Afterwards we hit up the real highlight of the evening though:
Butterwoods Dessert Restaurant. I won't go through the history and what all of the place, you can read the website if you care. The point is this: its a restaurant that serves elaborate multi-course plated desserts. It has coffee and a bakery with incredible looking cookies, pastries, cakes and whatnot, but those are all in second. You'll never believe how much in second they are until I tell you this. Katie and I ordered two things to share this is my description of the one which was NOT the best: it was called The Belgian Chocolate Pyramid. It was presented with a stick of chocolate in the top, atop a fluffy bed of whipped cream and accompanied by a creme puff swan. It was beautifully presented, and I haven't yet explained the dessert itself. The pyramid shaped concoction was coated with a hard chocolate shell. Directly underneath that shell was a layer of mousse, thick, delicious, chocolatey mousse. All that was atop something that was somewhere between a brownie and a flourless chocolate torte. On any other night it would prolly have been the highlight of the evening. Instead it was served at the same time as the Apple Tarte Tartin. The dessert meals were almost a combo of tapas desserts or something, since there were 7 mini desserts included. Some of them are described on the menu, but there was far far more.

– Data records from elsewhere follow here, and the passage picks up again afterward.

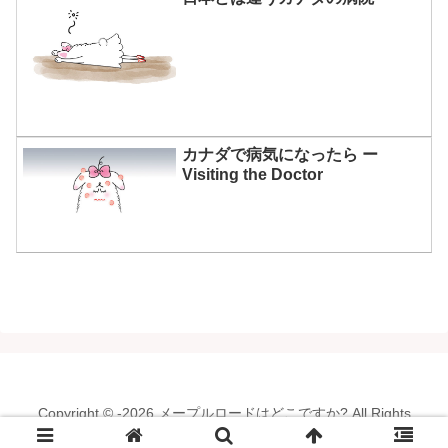
カナダで病気になったら ー
Visiting the Doctor
Copyright © -2026 メープルロードはどこですか? All Rights
Reserved.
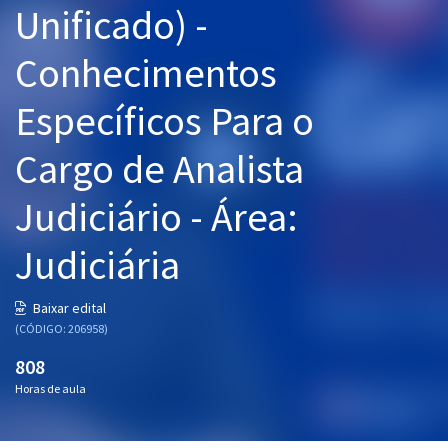
Unificado) -
Pós
Conhecimentos
Graduação
Específicos Para o
OAB
Cargo de Analista
Mentorias
Judiciário - Área:
Questões grátis
Conteúdo gratuito
Judiciária
Blog
Baixar edital
Aprovados
(CÓDIGO: 206958)
808
Atendimento
Horas de aula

The dessert came on a large rectangular platter about 2.5 feet by 1 foot. From my perspective, this is what it contained: in the near right hand corner was the tartin for which the dish was named, a delightful baked apple concoction with layers of apples, cinnamon, and flaky pastry, served with a creamy caramel sauce. To its left was the marscapone creme brulee, something which is so self-obviously delicious that I refuse to explain it to you, topped with a cookie thing and a mini-scoop of creme fraiche ice cream. Further to the left was a sort of shaved apple ice, which had a specifc name I cannot possibly remember. It was flavored like apples and green tea and was apparently made by freezing an apple, shaving it into little chunks of ice, and flavoring those with some herbs and syrups and the like. Bordering on savory dessert, but wonderful. Behind it, the back left of the platter, was a half an apple, poached in a ginger syrup and served with sour apple sticks. Nextdoor was three full sized apple chips, standing upright in two other scoops of homemade ice cream, one banana and one ginger. Wonderful. The ultimate highlight was next, an apple tempura. Damn was it delicious. I fully intend to whip that up with some caramel sauce and ice cream at some point, or, as Katie suggested in her infinite brilliance, a caramel apple tempura pie. The final note in this apple composition was a green apple sorbet, so deliciously sour and cold. It was great, really truly great.

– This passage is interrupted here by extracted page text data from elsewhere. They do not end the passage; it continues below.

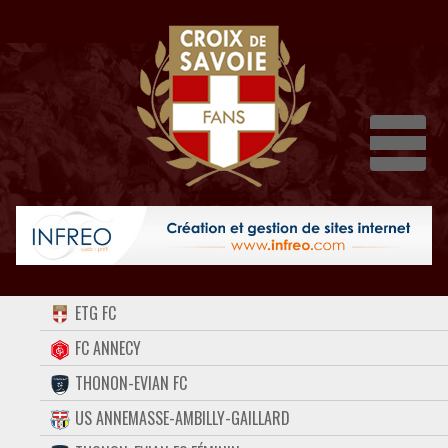
Dépli
ACCUEIL
ETG FC
FORUM
FC ANNECY
THONON-EVIAN FC
CONTACT
US ANNEMASSE-AMBILLY-GAILLARD
FACEBOOK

It was my first endeavour into the world of dessert restaurants, but I think Katie and I have defintively decided to make return trips to Butterwoods. There is a chocolate pistachio beignet just waiting for me to devour it. We are not sure about their pet policy, but Hippo has been meow-sisting that we take her since the moment we got home. I'm pretty sure that more than a couple bites would have doubled our petite kitty's weight, but when she gets an idea in her persian head, you know how it can be.